Regarding multimethods, they are the ultimate flexibility, and are very simple to understand. It's a way of dispatching args on a corresponding function. When dispatching against types, it behaves the same way object inheritance works.

(defmulti debug (fn [arg] (class arg)))
(defmethod debug java.lang.String [arg] 
 (str "String: " arg))
(defmethod debug java.lang.Long [arg] 
 (str "Long: " arg))
(debug "toto")
; "String: toto"
(debug 1)
; "Long: 1"


This is something that is quite hard to implement with a typed language, they are a very nice way of functionally and lazily composing behaviors. A transducer is pretty hard to understand at first. It is close to a reducer, which takes an iterable object, an accumulator, and returns the final reduced value, but it actually returns another function, making it highly composable. It has the following simplified signature:

(whatever, input -> whatever) -> (whatever, input -> whatever)

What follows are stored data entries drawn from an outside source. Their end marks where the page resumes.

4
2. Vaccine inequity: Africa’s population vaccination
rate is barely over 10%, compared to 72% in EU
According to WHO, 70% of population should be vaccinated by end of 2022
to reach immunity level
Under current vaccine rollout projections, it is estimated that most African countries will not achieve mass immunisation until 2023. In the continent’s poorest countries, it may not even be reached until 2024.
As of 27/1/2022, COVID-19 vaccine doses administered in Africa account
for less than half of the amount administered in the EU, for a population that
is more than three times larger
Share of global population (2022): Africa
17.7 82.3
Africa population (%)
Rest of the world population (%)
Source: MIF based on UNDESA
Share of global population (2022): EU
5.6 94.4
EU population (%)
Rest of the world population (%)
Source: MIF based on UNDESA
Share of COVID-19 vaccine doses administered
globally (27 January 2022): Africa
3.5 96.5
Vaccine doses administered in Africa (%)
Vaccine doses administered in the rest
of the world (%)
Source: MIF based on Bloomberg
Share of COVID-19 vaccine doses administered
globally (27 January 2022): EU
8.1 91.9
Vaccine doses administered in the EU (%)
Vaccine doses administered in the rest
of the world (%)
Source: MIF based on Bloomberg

It is so much powerful that the majority of Clojure core functions has been rewritten to support transducers too. Now you can write your behaviors as a composition of reducers, and apply them freely to any possible sequence implementation, core.async channel, …

The CSP approach with core.async channels

When the current buzzword is reactive programming for a while, I often find it cleaner to use core.async channels, it's a lightweight and nice way of separating concerns using CSP (communicating sequential processes). This Clojure library is heavily inspired from the Go channels implementation. Well Reactive programming has its applications for sure, but from a backend point of view, I've never found a real use case that couldn't be answered cleanly and efficiently by raw Clojure + queues + core.async.

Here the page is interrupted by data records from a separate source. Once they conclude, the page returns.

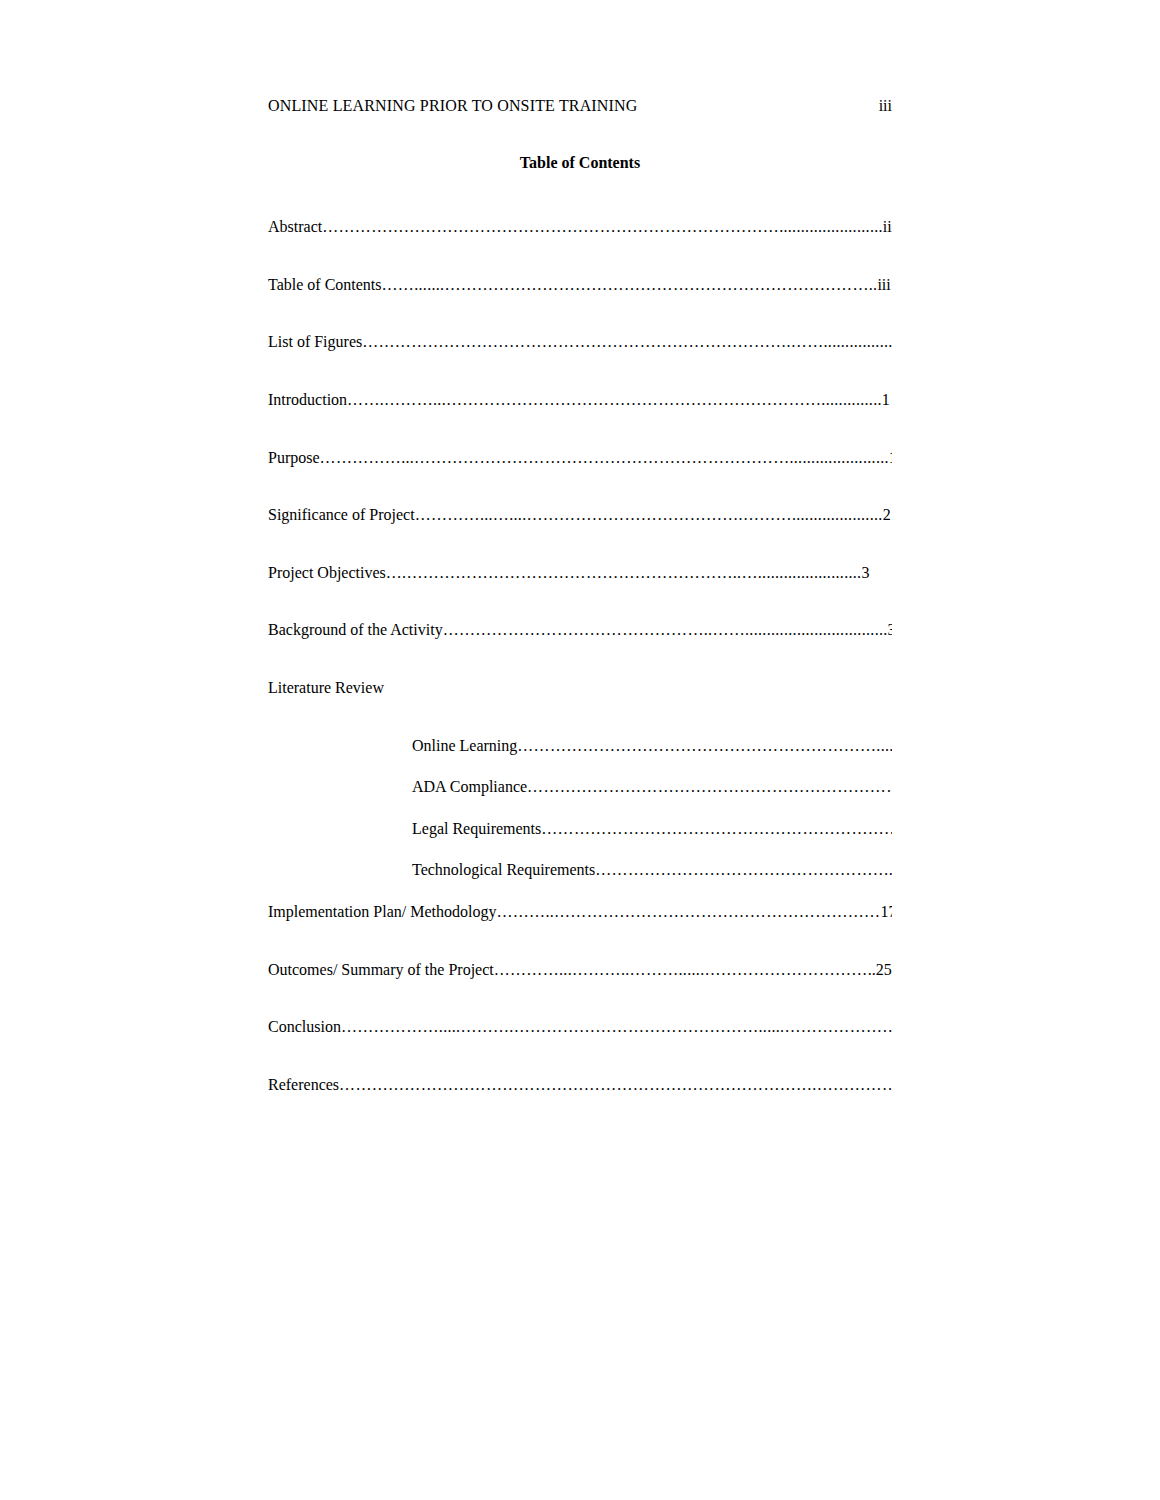Online Learning Prior to Onsite Training iii
Table of Contents
Abstract…………………………………………………………………………........................ ii
Table of Contents…….......…………………………………………………………………….. iii
List of Figures…………………………………………………………………….……................. iv
Introduction…….………...…………………………………………………………….............. 1
Purpose……………...……………………………………………………………....................... 1
Significance of Project…………...…....………………………………….………..................... 2
Project Objectives….……………………………………………………..…........................ 3
Background of the Activity…………………………………………..……................................. 3
Literature Review
Online Learning…………………………………………………………........... 6
ADA Compliance………………………………………………………………….8
Legal Requirements…………………………………………………………...13
Technological Requirements……………………………………………….15
Implementation Plan/ Methodology………..……………………………………………………17
Outcomes/ Summary of the Project…………...………..………......…………………………..25
Conclusion……………….....……….………………………………………......…………………26
References…………………………………………………………………………….………………….27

(require '[clojure.core.async :as a])
(def input-chan (a/chan))
(a/go (a/>! input-chan "my message"))
(println (a/<!! input-chan))
; "my message"

Concerned about typing?

I love dynamic typing. Yes shame on me. But I love it it's a matter of taste and programming style. Still I understand how static typing can make you program evolve more safely and scale in a team point of view. However it can introduce friction with the productivity and reusability capabilities I like so much when programming in Clojure.

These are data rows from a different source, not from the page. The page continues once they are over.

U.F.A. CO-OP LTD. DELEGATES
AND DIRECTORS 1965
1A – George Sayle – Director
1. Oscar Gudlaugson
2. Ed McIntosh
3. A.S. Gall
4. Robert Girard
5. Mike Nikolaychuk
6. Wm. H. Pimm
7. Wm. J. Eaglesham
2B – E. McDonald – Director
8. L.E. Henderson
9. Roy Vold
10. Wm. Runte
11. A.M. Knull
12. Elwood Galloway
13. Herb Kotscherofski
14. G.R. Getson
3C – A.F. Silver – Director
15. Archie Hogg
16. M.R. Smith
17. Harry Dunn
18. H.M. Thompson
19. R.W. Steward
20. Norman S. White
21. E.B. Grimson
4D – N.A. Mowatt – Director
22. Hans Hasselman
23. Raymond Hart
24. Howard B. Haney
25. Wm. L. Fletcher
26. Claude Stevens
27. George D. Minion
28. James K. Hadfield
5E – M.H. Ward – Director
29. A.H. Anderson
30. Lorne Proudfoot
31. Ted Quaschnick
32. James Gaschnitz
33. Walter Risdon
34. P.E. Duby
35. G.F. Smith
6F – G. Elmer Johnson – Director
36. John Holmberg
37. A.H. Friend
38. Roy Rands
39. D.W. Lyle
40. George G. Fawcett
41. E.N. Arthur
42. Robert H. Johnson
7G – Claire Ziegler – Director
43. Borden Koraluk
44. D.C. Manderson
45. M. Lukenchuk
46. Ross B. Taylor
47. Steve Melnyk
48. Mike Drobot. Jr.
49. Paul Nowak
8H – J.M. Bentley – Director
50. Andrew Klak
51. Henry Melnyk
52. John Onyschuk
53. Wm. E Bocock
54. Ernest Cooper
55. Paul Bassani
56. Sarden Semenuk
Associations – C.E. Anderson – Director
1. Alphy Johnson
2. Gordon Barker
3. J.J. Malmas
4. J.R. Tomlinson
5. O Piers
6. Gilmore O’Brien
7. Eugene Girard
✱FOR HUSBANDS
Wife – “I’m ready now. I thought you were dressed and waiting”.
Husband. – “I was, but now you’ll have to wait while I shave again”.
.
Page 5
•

Some people also complain about Clojure being maps continuously passed around. Well maps are clearly a very used data structure in Clojure programs but once the prototyping step has passed you better use named function arguments and records to have a better code. Plus you can document and provide (runtime) validation using prismatic schema, or clojure.spec that has released more recently and propose a broader answer to the typing problem.

If you think serious code should be typed period, ok that's fine it's also a matter of personal preferences :)! I can at least give you my opinion:

  • If the reason is performance you can help the Clojure compiler to avoid jvm runtime reflection using type hints (there is a flag available to warn you on reflection)
  • If the reason is detecting bugs at compile time, well Clojure does not have a easy way to do that. There is the core.typed initiative but i found it to produce too much overhead over a codebase. Some people were using it it is definitely an interesting project but its not the way I love to write Clojure code. Being dynamic gives you so much power and fastness (to code), I just embrace it!

Clojure is an opinionated language, love it or hate it

I love it, I know other people that love it (in France! Montpellier! Coucou BeOpinion) I also know people that don't. It certainly deserves to be more known because it can definitely help projects and people as a well-engineered building tool.